[Pythonmac-SIG] "All I want..." [was: IDE feature requests]
Steven D. Majewski
sdm7g@virginia.edu
Sun, 19 Nov 2000 14:15:28 -0500 (EST)
On Sun, 19 Nov 2000, Murphy/Kostick wrote:
> Steven:
>
> I am interested in the work you're doing with PyObjC.
> I think it would be very nice to have access from Python to
> the Cocoa API, in particular the Application Kit.
>
> Although my skills and time are very limited (I estimate it would take
> me at least 2-3 months to get where you are now), I
> nevertheless have also downloaded Lele's project from codefab
> and
> have started to play with it (I'm learning about make files now).
>
> So you at least have one cheerleader! I'll keep my eye on SourceForge
> to see if there's anyway I can materially help.
>
Bill Bumgarner has posted some patches to Python2.0 on the Python
SourceForge site that enables building ObjC as a dynamically loadable
shared module -- makesetup needs to know about objc .m files, and
changes the link commands. One of the effects of this has been to
remove some of the errors I was getting trying to use AppKit.
( Thanks Bill -- I had to edit the patches manually on my already
well hacked Python distribution, but they worked. )
You want to get the '20001114' PyObjC snapshot from Codefab and
patch Python2.0 with those SourceForge patches. ( I think we'll
try to package these both up together soon to make it easier for
folks to try it out without having to hack the distribution. )

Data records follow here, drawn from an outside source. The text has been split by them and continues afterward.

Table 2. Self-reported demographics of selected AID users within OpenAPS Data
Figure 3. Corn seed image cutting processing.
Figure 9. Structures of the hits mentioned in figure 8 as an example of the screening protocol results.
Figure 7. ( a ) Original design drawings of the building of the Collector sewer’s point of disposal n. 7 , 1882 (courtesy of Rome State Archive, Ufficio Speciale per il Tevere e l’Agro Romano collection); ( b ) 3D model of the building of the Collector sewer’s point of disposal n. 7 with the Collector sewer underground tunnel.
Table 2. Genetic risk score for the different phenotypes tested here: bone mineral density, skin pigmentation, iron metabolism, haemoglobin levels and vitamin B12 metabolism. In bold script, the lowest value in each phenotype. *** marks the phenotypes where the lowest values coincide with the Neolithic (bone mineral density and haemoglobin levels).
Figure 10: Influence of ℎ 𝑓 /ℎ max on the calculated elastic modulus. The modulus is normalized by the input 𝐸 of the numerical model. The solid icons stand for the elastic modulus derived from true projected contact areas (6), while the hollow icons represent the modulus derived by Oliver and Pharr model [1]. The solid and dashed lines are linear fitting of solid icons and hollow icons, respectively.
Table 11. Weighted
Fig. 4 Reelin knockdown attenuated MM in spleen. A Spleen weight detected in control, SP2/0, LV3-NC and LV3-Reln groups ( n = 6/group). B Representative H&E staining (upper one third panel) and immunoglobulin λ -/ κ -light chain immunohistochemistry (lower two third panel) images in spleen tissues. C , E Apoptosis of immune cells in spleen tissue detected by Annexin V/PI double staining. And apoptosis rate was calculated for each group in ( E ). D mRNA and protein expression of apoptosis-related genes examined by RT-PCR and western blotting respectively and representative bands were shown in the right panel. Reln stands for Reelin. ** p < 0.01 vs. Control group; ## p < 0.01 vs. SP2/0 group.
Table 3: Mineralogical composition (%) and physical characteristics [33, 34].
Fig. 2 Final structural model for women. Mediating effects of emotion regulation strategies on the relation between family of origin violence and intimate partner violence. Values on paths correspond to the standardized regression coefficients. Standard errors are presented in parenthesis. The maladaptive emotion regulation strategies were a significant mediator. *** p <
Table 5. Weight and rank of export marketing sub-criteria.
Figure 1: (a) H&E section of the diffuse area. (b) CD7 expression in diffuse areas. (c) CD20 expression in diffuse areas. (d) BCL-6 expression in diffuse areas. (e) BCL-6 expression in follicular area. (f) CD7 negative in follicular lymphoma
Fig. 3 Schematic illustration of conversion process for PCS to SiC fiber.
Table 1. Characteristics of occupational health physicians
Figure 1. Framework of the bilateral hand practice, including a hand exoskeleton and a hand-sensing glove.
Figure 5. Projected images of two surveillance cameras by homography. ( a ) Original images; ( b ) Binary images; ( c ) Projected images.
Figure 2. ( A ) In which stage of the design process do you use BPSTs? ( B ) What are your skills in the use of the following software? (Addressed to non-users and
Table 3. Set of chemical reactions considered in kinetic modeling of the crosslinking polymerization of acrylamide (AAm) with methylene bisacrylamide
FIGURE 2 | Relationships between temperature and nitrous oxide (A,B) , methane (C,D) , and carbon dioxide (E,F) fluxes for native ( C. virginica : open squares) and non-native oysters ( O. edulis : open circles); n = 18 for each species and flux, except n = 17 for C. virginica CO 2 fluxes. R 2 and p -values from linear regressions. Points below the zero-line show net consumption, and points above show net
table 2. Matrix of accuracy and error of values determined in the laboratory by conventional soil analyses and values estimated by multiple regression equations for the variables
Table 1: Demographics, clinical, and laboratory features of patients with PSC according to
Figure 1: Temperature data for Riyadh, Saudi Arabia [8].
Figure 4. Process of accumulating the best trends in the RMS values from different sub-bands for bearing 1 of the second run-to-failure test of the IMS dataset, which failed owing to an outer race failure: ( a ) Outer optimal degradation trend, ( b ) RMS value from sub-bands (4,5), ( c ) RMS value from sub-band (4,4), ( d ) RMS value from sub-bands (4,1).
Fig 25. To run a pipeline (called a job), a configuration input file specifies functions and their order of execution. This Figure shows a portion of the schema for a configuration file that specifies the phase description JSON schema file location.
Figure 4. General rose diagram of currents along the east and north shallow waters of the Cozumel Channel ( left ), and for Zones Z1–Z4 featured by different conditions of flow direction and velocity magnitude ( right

Foundation classes seem to work well, but although I'm no longer getting
'missing theme file' errors from AppKit, and the methods all seem to
return the correct values or objects, I haven't yet been able to coax it
to display a window on the screen. ( But I'm learning Cocoa at the same
time, working from some objc examples that do seem to behave -- so it may
be a simple problem that I'm clueless about. ) I've tried to modify
some of the demos from an earlier snapshot, but none of those produce
anything visible. ( I'm linking to AppKit rather than loading the
Bundle -- maybe I'll try it the other way and see if that makes a
difference. )
BTW to Bill: Is there a way to produce the nil object ? I don't
see it available as a constant and methods that should return nil
seem to produce Python None. Is the runtime smart enough to convert
None to nil in the other direction ?
Also: This snapshot seems to have also fixed errors in using python
array indexing on NSArray's. The following used to crash on me.
Bill -- did you fix something here when you fixed the autorelease
pool, or is this another side effect of finally getting it to link
properly?
>>> from ObjC import *
>>> P = runtime.NSAutoreleasePool()
>>> P
<Objective-C `NSAutoreleasePool' instance at 229c20>
>>> all = runtime.NSBundle.allFrameworks()
>>> all
<Objective-C `NSCFArray' instance at 22b110>
>>> print all
(
NSBundle </System/Library/Frameworks/Foundation.framework> (loaded),
NSBundle </System/Library/Frameworks/AppKit.framework> (loaded),
NSBundle </usr/local/lib/python2.0/lib-dynload> (loaded),
NSBundle </usr/lib> (loaded)
)
>>> all[0] # This array access used to crash me!
<Objective-C `NSBundle' instance at 232340>
>>> for x in all : print x # not to mention this!
...
NSBundle </System/Library/Frameworks/Foundation.framework> (loaded)
NSBundle </System/Library/Frameworks/AppKit.framework> (loaded)
NSBundle </usr/local/lib/python2.0/lib-dynload> (loaded)
NSBundle </usr/lib> (loaded)
>>>
---| Steven D. Majewski (804-982-0831) <sdm7g@Virginia.EDU> |---
---| Department of Molecular Physiology and Biological Physics |---
---| University of Virginia Health Sciences Center |---
---| P.O. Box 10011 Charlottesville, VA 22906-0011 |---
"All operating systems want to be unix,
All programming languages want to be lisp."